The Art and Design of Spider Silk

A RISD Museum Exhibit


The RISD Museum recently acquired a collection of extraordinarily rare and delicate textile pieces. Their production was unlike any in existence, and originated from an island country off the coast of East Africa. There, in the hot and sticky rainforests of Madagascar, is a surplus of even stickier, lustrous golden silk. Spun fresh each day by their makers, the webs drip from the verdant canopies like a labyrinth of vines.

On display in two glass shadow boxes are Golden Orb (Nephila) specimens, courtesy of the Nature Lab. One is Nephila pilipes, collected in Boac, Marinduque, Philippines, and the other, an unidentified Nephila from a similar climatic ecosystem.

In the display case at the center of the room, a ghostly knit veils a transparent bodice, golden shawls seem to levitate, and a hand-crocheted garment drips with pearls. The mediums range from organic spider silk to genetically modified goats’ milk.


Sruli Recht: An Emperor's New Untangling
“Goats farmed in a biofactory were genetically modified to produce the protein of the golden orb spider (Nephila clavipes) in their milk, which was then used to produce the extruded synthetic fiber marketed as Biosteel”

Nicholas Godley & Simon Peers: Shawl
"Golden orb (Nephila madagascariensis) filaments, handwoven in Madagascar"

Strumpet & Pink: Willow's Web
"Hand-crocheted Microsilk, embellished with seed pearls"

Laurie Anne Brewer, Associate Curator of Fashion and Textiles at RISD Museum, is the orchestrator behind the museum’s exhibit, The Art and Design of Spider Silk. Brewer declares, “These pieces show that the combination of soft, gossamer lightness and hard structure can coexist.”

She explains that hundreds of thousands, to 1 million Golden Orb spiders are required to produce enough silk to create textiles of this stature:

“To harvest spider silk, a Nephila female must be captured, restrained in a harness, and ‘silked’—much like a cow is milked—for several minutes before being returned to the wild. During one silking session, a female spider produces between 40 and 100 meters of filament. Twenty-four of these filaments were twisted together to create the golden spider-silk thread shown below.
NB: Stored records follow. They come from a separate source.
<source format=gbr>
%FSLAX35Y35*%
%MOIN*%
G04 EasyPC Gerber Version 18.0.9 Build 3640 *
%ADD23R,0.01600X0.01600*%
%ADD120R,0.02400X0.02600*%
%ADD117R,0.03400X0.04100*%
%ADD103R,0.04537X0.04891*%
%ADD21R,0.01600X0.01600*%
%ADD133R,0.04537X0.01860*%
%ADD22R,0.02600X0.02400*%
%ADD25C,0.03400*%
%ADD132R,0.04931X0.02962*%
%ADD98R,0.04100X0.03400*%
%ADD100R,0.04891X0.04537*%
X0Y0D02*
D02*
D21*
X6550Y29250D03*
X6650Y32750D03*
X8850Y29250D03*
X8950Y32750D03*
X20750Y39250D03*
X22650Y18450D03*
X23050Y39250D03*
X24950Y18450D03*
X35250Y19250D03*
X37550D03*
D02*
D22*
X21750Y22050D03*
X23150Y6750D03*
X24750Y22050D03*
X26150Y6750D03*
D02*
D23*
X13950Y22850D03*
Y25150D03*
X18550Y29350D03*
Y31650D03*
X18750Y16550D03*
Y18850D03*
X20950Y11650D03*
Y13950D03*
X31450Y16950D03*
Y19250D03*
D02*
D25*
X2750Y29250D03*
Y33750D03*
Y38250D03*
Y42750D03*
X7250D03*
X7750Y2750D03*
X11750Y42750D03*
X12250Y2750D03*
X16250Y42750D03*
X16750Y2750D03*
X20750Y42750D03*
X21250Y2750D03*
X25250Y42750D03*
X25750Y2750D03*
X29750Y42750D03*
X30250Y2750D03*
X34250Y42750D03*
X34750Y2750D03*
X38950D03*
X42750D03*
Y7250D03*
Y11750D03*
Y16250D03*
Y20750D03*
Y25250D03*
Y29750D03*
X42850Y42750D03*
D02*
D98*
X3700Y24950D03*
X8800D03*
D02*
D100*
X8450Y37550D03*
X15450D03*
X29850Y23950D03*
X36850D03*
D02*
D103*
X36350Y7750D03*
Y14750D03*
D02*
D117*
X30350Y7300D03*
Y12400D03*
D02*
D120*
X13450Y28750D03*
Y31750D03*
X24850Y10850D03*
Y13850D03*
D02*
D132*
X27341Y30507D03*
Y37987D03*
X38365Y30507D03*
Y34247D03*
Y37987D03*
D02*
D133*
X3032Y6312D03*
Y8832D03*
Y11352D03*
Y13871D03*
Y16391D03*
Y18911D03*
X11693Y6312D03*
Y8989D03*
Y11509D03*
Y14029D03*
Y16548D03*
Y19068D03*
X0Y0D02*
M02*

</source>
Malagasy artisans at Godley & Peers wove hundreds of natural spider-silk threads together to make the yellow-orange shawls.”

Simon Peers, co-designer of the famous textiles on display at RISD Museum, proclaims, “Spider silk is very elastic, and it has a tensile strength that is incredibly strong compared to steel or Kevlar…There's scientific research going on all over the world right now trying to replicate the tensile properties of spider silk and apply it to all sorts of areas in medicine and industry, but no one up until now has succeeded in replicating 100 percent of the properties of natural spider silk."
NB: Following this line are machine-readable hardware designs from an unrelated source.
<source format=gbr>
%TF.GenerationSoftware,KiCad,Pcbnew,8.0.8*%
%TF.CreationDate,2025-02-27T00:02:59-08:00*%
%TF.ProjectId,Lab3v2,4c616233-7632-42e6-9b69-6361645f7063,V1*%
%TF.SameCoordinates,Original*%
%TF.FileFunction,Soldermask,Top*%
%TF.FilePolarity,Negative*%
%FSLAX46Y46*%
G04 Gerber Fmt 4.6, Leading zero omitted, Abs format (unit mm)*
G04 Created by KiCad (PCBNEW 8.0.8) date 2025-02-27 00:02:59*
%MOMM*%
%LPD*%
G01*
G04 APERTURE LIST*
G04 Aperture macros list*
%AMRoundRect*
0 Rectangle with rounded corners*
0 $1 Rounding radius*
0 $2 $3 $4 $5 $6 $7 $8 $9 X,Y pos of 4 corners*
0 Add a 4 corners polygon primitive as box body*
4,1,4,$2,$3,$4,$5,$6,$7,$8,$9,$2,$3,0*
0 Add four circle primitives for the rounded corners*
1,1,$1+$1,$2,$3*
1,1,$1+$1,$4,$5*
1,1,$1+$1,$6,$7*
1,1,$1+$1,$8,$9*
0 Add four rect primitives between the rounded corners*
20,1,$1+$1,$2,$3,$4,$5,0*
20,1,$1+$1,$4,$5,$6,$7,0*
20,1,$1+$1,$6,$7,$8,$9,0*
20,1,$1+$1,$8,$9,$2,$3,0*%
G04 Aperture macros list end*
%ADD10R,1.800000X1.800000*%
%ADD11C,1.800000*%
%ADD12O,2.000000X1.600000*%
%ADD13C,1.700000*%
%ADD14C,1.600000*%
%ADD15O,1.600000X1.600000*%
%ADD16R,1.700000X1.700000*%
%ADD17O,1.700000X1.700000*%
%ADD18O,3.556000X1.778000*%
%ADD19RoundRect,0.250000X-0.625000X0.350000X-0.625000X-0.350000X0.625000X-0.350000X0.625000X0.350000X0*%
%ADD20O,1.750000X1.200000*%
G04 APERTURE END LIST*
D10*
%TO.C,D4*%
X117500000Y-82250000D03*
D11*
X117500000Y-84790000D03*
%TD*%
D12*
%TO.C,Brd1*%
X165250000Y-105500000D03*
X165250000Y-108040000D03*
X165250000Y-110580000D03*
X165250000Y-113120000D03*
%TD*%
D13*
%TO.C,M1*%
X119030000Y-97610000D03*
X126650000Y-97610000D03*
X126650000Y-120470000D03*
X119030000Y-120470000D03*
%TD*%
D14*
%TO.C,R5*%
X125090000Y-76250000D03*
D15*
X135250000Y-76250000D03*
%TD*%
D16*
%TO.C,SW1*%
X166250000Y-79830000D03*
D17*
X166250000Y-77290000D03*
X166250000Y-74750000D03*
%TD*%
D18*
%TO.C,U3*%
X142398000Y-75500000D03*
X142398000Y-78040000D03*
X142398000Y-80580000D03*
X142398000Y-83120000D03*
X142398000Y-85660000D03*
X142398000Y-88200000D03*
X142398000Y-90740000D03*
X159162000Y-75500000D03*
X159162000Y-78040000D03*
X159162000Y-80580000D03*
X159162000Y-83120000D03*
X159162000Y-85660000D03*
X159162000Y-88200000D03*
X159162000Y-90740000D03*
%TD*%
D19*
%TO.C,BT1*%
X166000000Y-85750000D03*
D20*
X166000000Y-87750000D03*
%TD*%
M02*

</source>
Randy Kennedy, author of Gossamer Silk, From Spiders Spun, revealed, “While some died in its production, Mr. Godley and Mr. Peers said they set up a system in which the spiders being used were released daily, and detailed spreadsheets were kept to chart the number of spiders used, their yield and the casualty rate.” Mr. Godley, a self-proclaimed 'arachnophobe,' later professed, “we have become sort of the defenders of these spiders, something we never thought we’d be.”

Currently, there are some big names in the fashion industry that are making moves to more ethically reproduce spider silk through the invention of synthetics. Most notably, the high-end, sustainable fashion company known as Stella McCartney, partnered with biotechnology company, Bolt Threads, to innovate silk synthetics that have a reduced impact on the environment.
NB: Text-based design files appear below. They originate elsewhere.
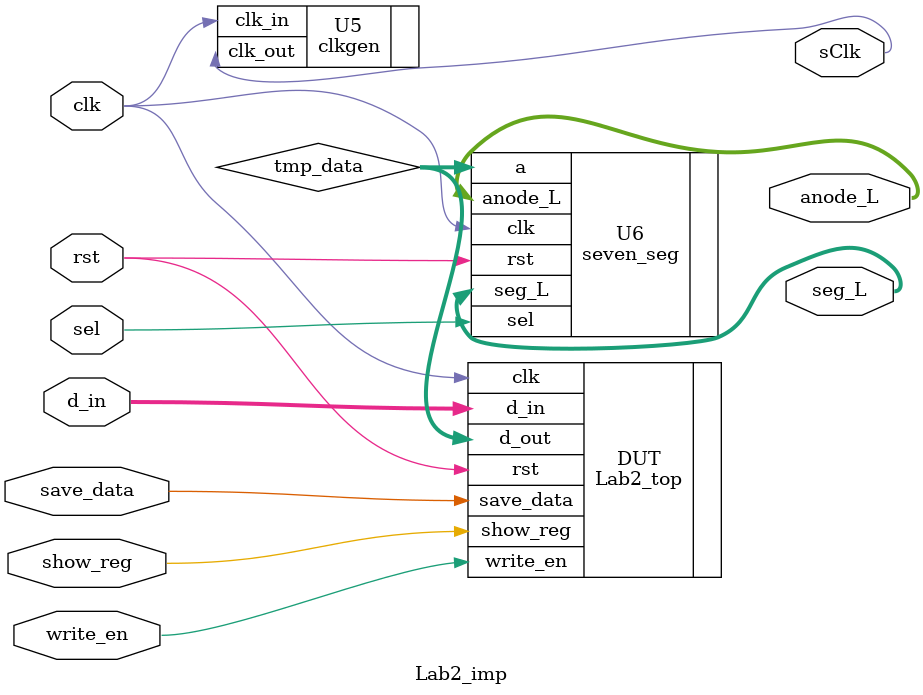
<source format=v>
`timescale 1ns / 1ps


module Lab2_imp(input clk, rst, write_en, save_data, show_reg, sel,
                input [7:0] d_in, 
                output sClk,
				output [3:0] anode_L,
				output [6:0] seg_L);
	 
	 wire [7:0] tmp_data;
	 
	 // Instantiate your Lab2_top module here. Connect d_out to tmp_data.
	 Lab2_top DUT(.clk(clk), .rst(rst), .write_en(write_en), .save_data(save_data),
	               .show_reg(show_reg), .d_in(d_in), .d_out(tmp_data));
            
            
	 clkgen   U5 (.clk_in(clk), .clk_out(sClk));
	 seven_seg U6 (.a(tmp_data), .clk(clk), .rst(rst), .sel(sel), .anode_L(anode_L), .seg_L(seg_L));

endmodule


</source>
McCartney was excited to report that, “Bolt Threads were able to understand the relationship between spider DNA and the characteristics of the fibers they make. Their technology replicates these processes at scale…Not only is this method revolutionary, it creates cleaner, closed-loop processes for manufacturing, using green chemistry practices. It also produces less pollution, creates long-term sustainability and it is vegan friendly, because it is entirely made from yeast, sugar and DNA.”

The collaboration of the two companies generates exciting new possibilities for the future of sustainable fashion. Perhaps the stylish appeal of biomimicry will encourage consumers to be more environmentally and socially responsible. This fascinating collection will be on display at the RISD Museum until April 19th 2020.